» SOURCE PASSAGE:
Efficacy of quantified home-based exercise and supervised exercise in patients with intermittent claudication: A randomized controlled trial

Andrew W. Gardner, Donald E. Parker, Polly S. Montgomery, Kristy J. Scott, Steve M. Blevins

Research output: Contribution to journalArticle

152 Citations (Scopus)

Abstract

Background-This prospective, randomized, controlled clinical trial compared changes in exercise performance and daily ambulatory activity in peripheral artery disease patients with intermittent claudication after a home-based exercise program, a supervised exercise program, and usual-care control. Methods and Results-Of the 119 patients randomized, 29 completed home-based exercise, 33 completed supervised exercise, and 30 completed usual-care control. Both exercise programs consisted of intermittent walking to nearly maximal claudication pain for 12 weeks. Patients wore a step activity monitor during each exercise session. Primary outcome measures included claudication onset time and peak walking time obtained from a treadmill exercise test; secondary outcome measures included daily ambulatory cadences measured during a 7-day monitoring period. Adherence to home-based and supervised exercise was similar (P=0.712) and exceeded 80%. Both exercise programs increased claudication onset time (P<0.001) and peak walking time (P<0.01), whereas only home-based exercise increased daily average cadence (P<0.01). No changes were seen in the control group (P>0.05). The changes in claudication onset time and peak walking time were similar between the 2 exercise groups (P>0.05), whereas the change in daily average cadence was greater with home-based exercise (P<0.05). Conclusions-A home-based exercise program, quantified with a step activity monitor, has high adherence and is efficacious in improving claudication measures similar to a standard supervised exercise program. Furthermore, home-based exercise appears more efficacious in increasing daily ambulatory activity in the community setting than supervised exercise.

Relative pose estimation data:
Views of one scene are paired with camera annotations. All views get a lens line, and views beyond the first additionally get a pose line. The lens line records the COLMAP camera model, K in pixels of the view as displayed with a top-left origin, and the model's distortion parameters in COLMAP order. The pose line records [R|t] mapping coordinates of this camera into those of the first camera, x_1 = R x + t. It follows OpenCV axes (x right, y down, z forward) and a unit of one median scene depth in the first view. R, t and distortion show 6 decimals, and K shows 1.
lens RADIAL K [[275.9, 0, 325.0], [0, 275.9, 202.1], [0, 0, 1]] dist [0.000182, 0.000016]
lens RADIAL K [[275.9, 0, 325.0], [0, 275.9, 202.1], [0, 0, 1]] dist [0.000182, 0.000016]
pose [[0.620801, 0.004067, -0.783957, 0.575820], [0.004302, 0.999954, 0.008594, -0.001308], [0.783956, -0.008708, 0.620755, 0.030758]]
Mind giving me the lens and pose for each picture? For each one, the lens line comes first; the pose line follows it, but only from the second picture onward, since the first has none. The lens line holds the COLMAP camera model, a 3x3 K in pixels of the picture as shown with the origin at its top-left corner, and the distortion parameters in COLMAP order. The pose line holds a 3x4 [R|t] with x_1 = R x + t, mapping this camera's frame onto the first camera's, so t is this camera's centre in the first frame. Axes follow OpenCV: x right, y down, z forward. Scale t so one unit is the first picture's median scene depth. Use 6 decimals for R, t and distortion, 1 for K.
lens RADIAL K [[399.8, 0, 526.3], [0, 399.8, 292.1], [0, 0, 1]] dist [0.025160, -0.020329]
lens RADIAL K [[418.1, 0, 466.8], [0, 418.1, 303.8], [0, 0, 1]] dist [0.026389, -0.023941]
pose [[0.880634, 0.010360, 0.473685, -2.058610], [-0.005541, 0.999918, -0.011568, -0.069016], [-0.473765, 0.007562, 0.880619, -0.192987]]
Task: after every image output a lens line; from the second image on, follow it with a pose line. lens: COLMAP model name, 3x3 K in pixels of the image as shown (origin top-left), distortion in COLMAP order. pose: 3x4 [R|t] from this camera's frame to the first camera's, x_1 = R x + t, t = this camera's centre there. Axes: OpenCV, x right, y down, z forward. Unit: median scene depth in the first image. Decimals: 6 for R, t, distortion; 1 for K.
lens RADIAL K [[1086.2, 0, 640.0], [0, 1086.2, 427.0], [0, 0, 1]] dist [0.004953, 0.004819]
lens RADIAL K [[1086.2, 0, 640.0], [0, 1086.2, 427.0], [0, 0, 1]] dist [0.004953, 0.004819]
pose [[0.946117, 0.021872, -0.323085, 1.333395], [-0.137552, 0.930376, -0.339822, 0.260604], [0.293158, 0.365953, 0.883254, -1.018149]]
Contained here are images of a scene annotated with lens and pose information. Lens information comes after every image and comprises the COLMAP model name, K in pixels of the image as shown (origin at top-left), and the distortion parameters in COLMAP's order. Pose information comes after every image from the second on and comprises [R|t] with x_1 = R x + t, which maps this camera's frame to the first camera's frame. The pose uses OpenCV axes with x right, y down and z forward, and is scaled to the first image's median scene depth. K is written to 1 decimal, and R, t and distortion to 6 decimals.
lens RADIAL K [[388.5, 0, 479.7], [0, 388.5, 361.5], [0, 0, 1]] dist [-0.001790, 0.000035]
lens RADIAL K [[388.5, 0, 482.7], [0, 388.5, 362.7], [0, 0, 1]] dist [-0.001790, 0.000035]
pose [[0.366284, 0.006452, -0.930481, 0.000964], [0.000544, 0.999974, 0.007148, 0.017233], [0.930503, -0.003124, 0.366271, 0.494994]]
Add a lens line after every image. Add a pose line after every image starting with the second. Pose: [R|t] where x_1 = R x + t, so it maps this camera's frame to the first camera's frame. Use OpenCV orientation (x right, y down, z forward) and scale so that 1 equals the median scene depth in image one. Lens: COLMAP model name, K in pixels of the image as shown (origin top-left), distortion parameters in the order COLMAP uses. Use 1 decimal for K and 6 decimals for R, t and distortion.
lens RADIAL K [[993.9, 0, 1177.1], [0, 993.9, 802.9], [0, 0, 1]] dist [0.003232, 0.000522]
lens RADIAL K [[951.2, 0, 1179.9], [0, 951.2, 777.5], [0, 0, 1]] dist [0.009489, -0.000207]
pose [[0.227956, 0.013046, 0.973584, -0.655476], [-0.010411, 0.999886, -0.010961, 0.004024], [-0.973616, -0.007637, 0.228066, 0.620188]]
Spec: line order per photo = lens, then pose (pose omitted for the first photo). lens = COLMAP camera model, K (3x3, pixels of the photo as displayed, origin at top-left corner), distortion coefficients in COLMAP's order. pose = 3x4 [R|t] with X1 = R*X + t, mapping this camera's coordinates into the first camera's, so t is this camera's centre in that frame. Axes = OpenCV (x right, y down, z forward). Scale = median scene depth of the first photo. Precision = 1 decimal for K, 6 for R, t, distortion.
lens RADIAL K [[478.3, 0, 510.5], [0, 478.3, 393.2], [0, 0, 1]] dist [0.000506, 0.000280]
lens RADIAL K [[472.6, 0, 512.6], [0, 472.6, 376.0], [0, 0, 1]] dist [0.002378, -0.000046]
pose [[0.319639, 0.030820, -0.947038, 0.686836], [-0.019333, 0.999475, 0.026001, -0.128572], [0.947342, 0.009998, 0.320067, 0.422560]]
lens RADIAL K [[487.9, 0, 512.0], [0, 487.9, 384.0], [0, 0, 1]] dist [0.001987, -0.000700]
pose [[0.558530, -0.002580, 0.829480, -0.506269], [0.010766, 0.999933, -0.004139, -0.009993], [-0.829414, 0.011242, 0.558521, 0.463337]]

» WHAT THIS TASK INVOLVES: Reproduce the passage of the trial abstract between "Efficacy of quantified" and "152 Citations (Scopus)", inclusive, substituting "participants" for every occurrence of "patients".

» TASK ANSWER:
Efficacy of quantified home-based exercise and supervised exercise in participants with intermittent claudication: A randomized controlled trial

Andrew W. Gardner, Donald E. Parker, Polly S. Montgomery, Kristy J. Scott, Steve M. Blevins

Research output: Contribution to journalArticle

152 Citations (Scopus)